→ Given text
#####

"The moment between having an idea and executing it is gone" - Futurist Jim Carroll

Futurist Jim Carroll is writing his end-of-2025 / introduction-to-2026 series, 26 Principles for 2026. You can follow along at 2026.jimcarroll.com. He welcomes your comments.
Get ready for the reality that the distance between ‘imagination’ and ‘reality’ is collapsing
We are on Day 25. We are one day away from the finish line!
Today, you need to think about speed, velocity, and acceleration.
Yes, I've covered a lot about the issue of speed (Day 1) and scale (Day 16). However, before we conclude this series, it is essential to understand the actual physics, science, and technology behind the phenomena unfolding in our exponential world.
Here's the core issue: for the vast majority of human history, the relationship between your imagination and the realization of what you could achieve was governed by the "friction" of the physical world. It took time to do things. If a civilization wanted to build a cathedral, it measured the project in centuries. If a pharmaceutical company sought to cure a disease, it measured the timeline in decades.
Time was the constant barrier to progress, something that was not easily broken. In that way, you could think of it as a tax levied on progress.,
In 2025, that tax was repealed.
We have entered the era of the "Collapse of Time."

#####

→ Data excerpts
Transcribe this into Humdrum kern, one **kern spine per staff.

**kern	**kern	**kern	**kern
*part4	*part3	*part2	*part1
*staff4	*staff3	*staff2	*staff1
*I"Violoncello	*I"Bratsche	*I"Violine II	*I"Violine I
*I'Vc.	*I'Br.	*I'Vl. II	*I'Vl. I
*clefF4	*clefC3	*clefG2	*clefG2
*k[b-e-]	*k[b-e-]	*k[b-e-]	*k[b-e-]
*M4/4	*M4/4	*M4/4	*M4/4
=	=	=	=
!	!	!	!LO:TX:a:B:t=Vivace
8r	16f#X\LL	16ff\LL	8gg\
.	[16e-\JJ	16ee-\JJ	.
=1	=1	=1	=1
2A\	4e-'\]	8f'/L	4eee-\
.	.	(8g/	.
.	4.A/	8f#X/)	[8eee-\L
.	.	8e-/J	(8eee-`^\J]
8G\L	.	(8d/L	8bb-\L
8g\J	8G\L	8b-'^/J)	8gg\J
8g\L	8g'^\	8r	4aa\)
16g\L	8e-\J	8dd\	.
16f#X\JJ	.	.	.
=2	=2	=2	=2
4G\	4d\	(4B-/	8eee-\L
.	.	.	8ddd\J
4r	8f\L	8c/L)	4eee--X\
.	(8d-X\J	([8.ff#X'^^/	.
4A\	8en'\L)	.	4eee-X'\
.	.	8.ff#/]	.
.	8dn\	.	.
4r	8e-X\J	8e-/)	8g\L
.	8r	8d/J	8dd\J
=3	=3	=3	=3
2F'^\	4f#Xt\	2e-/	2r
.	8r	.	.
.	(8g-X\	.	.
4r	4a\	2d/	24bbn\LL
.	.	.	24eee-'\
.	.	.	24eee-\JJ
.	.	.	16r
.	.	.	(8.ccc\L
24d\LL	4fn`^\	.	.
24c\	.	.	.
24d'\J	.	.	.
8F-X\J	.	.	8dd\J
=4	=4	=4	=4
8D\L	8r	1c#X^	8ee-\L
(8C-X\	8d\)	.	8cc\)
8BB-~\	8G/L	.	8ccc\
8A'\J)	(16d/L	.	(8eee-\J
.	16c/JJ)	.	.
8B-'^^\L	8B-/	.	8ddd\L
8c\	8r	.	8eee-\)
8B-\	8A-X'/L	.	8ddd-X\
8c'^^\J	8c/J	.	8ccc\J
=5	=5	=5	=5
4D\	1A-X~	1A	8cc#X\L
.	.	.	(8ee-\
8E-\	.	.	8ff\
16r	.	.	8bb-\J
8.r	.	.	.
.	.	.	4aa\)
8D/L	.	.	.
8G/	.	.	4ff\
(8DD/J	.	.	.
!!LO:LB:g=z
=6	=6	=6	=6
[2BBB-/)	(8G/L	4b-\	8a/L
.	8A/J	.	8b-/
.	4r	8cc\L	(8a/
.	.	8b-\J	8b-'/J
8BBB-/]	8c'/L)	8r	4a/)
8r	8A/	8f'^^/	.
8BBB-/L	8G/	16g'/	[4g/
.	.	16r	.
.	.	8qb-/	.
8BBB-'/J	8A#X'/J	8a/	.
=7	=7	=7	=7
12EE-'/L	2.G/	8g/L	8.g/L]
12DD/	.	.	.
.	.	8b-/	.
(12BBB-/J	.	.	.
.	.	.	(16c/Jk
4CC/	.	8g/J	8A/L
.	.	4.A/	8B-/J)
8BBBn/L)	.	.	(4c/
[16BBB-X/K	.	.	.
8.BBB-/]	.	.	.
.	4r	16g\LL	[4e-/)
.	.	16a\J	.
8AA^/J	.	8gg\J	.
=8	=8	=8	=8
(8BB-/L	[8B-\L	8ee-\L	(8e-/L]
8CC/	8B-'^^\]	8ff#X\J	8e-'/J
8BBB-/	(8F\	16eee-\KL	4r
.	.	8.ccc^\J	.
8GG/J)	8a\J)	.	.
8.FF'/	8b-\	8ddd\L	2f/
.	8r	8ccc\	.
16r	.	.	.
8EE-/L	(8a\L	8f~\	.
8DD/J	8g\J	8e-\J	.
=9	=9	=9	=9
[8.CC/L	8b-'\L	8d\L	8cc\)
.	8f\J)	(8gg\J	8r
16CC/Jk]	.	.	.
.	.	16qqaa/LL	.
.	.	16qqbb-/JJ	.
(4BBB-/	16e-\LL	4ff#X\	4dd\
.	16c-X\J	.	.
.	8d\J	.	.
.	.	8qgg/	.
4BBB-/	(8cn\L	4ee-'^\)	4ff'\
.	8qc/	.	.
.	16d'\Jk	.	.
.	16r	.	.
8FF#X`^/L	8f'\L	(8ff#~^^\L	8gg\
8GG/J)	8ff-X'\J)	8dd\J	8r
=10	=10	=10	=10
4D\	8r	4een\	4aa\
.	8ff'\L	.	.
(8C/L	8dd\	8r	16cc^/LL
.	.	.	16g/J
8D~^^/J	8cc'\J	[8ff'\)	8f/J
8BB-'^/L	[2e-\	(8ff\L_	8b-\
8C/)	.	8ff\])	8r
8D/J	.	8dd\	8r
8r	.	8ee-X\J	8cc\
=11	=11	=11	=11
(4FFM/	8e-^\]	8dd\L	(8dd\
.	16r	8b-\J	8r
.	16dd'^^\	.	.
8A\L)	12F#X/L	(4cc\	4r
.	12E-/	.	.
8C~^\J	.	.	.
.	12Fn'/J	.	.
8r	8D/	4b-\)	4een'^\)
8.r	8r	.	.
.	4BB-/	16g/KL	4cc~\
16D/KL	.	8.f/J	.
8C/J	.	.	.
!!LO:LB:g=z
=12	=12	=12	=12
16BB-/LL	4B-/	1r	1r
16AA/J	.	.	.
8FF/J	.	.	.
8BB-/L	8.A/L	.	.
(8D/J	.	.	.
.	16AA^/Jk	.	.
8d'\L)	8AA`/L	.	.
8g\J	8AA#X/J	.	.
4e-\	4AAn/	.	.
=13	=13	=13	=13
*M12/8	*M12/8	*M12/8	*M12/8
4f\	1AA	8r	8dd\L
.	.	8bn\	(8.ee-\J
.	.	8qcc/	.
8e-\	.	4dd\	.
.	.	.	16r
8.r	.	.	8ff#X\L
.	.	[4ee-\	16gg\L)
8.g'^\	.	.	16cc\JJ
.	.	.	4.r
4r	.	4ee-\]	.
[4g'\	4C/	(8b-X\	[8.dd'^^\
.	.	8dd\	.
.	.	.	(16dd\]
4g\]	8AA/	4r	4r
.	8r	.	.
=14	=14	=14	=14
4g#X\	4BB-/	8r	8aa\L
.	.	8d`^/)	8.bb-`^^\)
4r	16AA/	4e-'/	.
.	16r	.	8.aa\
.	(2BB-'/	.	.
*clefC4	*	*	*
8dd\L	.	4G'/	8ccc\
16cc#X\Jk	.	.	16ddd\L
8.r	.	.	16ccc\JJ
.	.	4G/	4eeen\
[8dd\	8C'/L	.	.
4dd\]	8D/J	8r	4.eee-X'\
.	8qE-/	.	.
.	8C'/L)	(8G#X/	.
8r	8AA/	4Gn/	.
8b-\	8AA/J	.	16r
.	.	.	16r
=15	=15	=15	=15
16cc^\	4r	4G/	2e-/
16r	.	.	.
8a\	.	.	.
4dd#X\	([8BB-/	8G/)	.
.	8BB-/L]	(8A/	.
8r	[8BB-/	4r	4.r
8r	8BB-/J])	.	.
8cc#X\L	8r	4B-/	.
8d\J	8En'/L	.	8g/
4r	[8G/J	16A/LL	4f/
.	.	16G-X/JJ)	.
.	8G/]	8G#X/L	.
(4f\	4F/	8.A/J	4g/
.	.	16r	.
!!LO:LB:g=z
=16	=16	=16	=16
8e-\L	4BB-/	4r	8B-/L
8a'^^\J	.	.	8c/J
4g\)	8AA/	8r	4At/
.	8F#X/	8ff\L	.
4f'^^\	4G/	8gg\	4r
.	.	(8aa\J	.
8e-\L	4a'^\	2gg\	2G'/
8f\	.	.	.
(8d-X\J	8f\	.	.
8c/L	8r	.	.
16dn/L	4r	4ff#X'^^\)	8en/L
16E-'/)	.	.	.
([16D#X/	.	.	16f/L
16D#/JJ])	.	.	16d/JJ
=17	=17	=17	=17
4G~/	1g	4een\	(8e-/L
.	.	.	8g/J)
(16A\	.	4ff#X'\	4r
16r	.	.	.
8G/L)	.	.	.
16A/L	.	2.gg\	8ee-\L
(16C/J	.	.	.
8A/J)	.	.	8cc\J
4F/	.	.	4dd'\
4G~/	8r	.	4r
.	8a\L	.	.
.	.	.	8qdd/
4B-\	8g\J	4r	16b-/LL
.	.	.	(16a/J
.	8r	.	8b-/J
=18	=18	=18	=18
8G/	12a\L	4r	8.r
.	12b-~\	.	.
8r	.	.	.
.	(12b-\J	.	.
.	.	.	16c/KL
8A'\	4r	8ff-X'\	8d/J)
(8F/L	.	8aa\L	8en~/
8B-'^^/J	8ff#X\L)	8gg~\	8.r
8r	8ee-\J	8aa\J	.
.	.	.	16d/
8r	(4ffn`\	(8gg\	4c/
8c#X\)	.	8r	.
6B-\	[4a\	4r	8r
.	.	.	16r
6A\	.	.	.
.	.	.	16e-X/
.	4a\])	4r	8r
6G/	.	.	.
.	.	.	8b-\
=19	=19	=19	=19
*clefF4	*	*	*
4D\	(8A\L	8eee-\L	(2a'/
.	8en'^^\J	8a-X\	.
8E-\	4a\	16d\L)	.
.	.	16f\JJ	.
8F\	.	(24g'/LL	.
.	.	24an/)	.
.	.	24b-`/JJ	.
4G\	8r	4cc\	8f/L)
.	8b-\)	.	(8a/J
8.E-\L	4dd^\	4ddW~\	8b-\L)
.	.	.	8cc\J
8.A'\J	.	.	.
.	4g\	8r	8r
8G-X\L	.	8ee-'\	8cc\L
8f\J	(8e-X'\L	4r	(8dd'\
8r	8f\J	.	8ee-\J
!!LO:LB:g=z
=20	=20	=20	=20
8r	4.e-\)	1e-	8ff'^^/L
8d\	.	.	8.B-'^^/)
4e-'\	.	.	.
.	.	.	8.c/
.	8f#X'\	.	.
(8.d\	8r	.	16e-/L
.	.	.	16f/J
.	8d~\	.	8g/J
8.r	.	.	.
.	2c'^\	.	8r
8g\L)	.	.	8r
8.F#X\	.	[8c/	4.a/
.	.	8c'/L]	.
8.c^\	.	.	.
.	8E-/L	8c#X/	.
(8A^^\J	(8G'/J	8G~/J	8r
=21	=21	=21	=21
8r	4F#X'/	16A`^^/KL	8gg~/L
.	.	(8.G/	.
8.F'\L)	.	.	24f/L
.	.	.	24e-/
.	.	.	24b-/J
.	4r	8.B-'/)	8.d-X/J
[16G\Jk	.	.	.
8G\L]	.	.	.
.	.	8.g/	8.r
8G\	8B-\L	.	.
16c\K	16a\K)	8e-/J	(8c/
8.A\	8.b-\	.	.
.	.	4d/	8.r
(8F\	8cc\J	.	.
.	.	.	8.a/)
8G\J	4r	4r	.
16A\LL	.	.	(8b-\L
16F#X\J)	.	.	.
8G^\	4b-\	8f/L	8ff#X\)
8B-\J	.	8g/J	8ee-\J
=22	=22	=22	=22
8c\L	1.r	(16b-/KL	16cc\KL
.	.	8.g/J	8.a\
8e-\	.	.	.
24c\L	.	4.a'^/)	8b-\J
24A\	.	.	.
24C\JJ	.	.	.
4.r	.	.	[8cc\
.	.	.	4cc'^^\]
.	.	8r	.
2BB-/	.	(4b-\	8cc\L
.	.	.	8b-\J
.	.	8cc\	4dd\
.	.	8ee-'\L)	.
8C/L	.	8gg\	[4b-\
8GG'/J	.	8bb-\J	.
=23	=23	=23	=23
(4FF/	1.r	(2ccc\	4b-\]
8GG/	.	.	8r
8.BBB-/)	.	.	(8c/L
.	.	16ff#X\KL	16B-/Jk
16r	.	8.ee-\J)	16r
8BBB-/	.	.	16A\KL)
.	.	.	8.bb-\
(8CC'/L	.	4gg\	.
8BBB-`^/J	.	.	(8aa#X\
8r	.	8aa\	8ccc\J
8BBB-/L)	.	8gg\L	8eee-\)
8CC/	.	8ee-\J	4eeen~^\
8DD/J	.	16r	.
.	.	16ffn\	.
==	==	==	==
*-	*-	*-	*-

#####

→ What you will do
a: In the Jim Carroll text, what things does the reader need to think about today?
b: Could you quote the Jim Carroll text from "Yes, I've covered" to "tax was repealed."?

→ Your written answers
a:
- speed
- velocity
- acceleration

b:
Yes, I've covered a lot about the issue of speed (Day 1) and scale (Day 16). However, before we conclude this series, it is essential to understand the actual physics, science, and technology behind the phenomena unfolding in our exponential world.
Here's the core issue: for the vast majority of human history, the relationship between your imagination and the realization of what you could achieve was governed by the "friction" of the physical world. It took time to do things. If a civilization wanted to build a cathedral, it measured the project in centuries. If a pharmaceutical company sought to cure a disease, it measured the timeline in decades.
Time was the constant barrier to progress, something that was not easily broken. In that way, you could think of it as a tax levied on progress.,
In 2025, that tax was repealed.